I note from Pitsco that they sell through resellers. Many of those resellers may have been in business for many years - have you tried reaching out to every one of them? By phone and not email?
I'm seeing lots of these tunnels in Google searches (a lot being sold off, mind you, many of them by US school districts!).
There seems to be a version of the tunnel with a similar instrumented platform to yours, but with a more simple readout unit: see
https://www.ebay.com/itm/173594174852 for instance.
My experience with devices like this (used to run a lab a long time ago, bought masses of National Instruments kit, built interfaces and so on) is that the kit is usually least-effort. The data rate won't be huge, because you're looking at more-or-less steady-state effects, and the PC data capture rate (even back in the day) will have been adequate so there probably won't be any buffering / storage on the "interface." So the output to the PC is also unlikely to be heavily multiplexed.
Is the output on your device a 15-pin "game port" or a 9-pin serial port? If a game port, one has to assume that they're just throwing pretty simple data down the interface (similar to x/y/z joystick data) just like a game controller would. Have you tried firing up some simple data logger code attached to the game port card you bought?
A PC game port is designed to capture 4 separate analogue levels + 4 digital (button) inputs. That sounds about right for the device you're talking about. My best guess on this limited data is that the "interface" is simply converting signals from whatever comes out of the tunnel plate to a range the PC game port can handle, and little else.

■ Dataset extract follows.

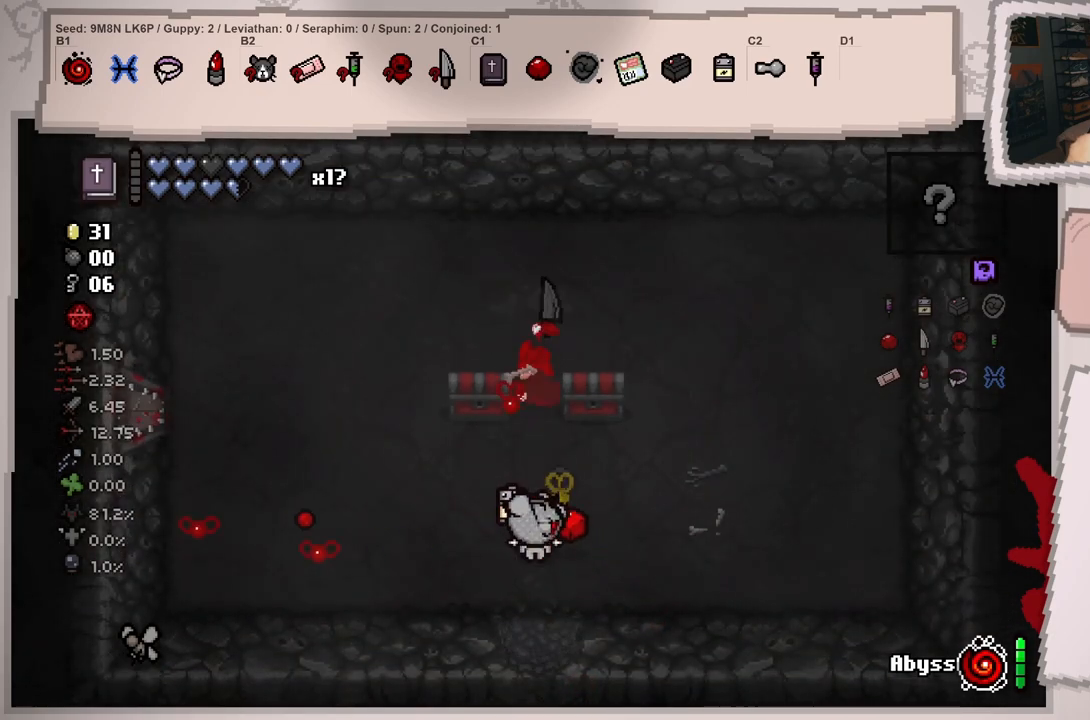
{"buttons": [], "left_stick": "up-left", "right_stick": "up-right", "events": [[67, "right_stick", "up-right"], [184, "left_stick", "left"], [501, "left_stick", "up-left"]]}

This article provides more useful information about the game port:
https://www.sciencedirect.com/topics/co ... pplication
Basically the analogue pins are expecting to see a varying resistance. Per that article, Qbasic (for those of us old enough) contained commands to read the pins directly. So you could roll a bit of code, plug in the controller, tweak the tunnel platform and see what happens! Then all you need is to do some calibration... (well, almost).
With a bit more searching, there might even be something pre-built (perhaps for Linux rather than Windows, but you can always find a way to get that code running through Virtualbox say on the PC or some other route) stuff out there you can use or adapt quickly with a nice GUI
The other approach used by some in the modern world is to do the analogue reading on an Arduino then pipe that to the PC, but since you've gone to the trouble of getting a game port card then I'd be inclined to keep going a bit with what you have!
I know it won't be "the software" but I suspect it will take no longer than trying to track down the elusive kit you seek. There are quite a few manuals for later versions of this tunnel I've found available via some advanced Googling. Does yours also have a manometer port, and do you have the manometer?
Good luck. Happy to help a little to get you pointed in the right direction.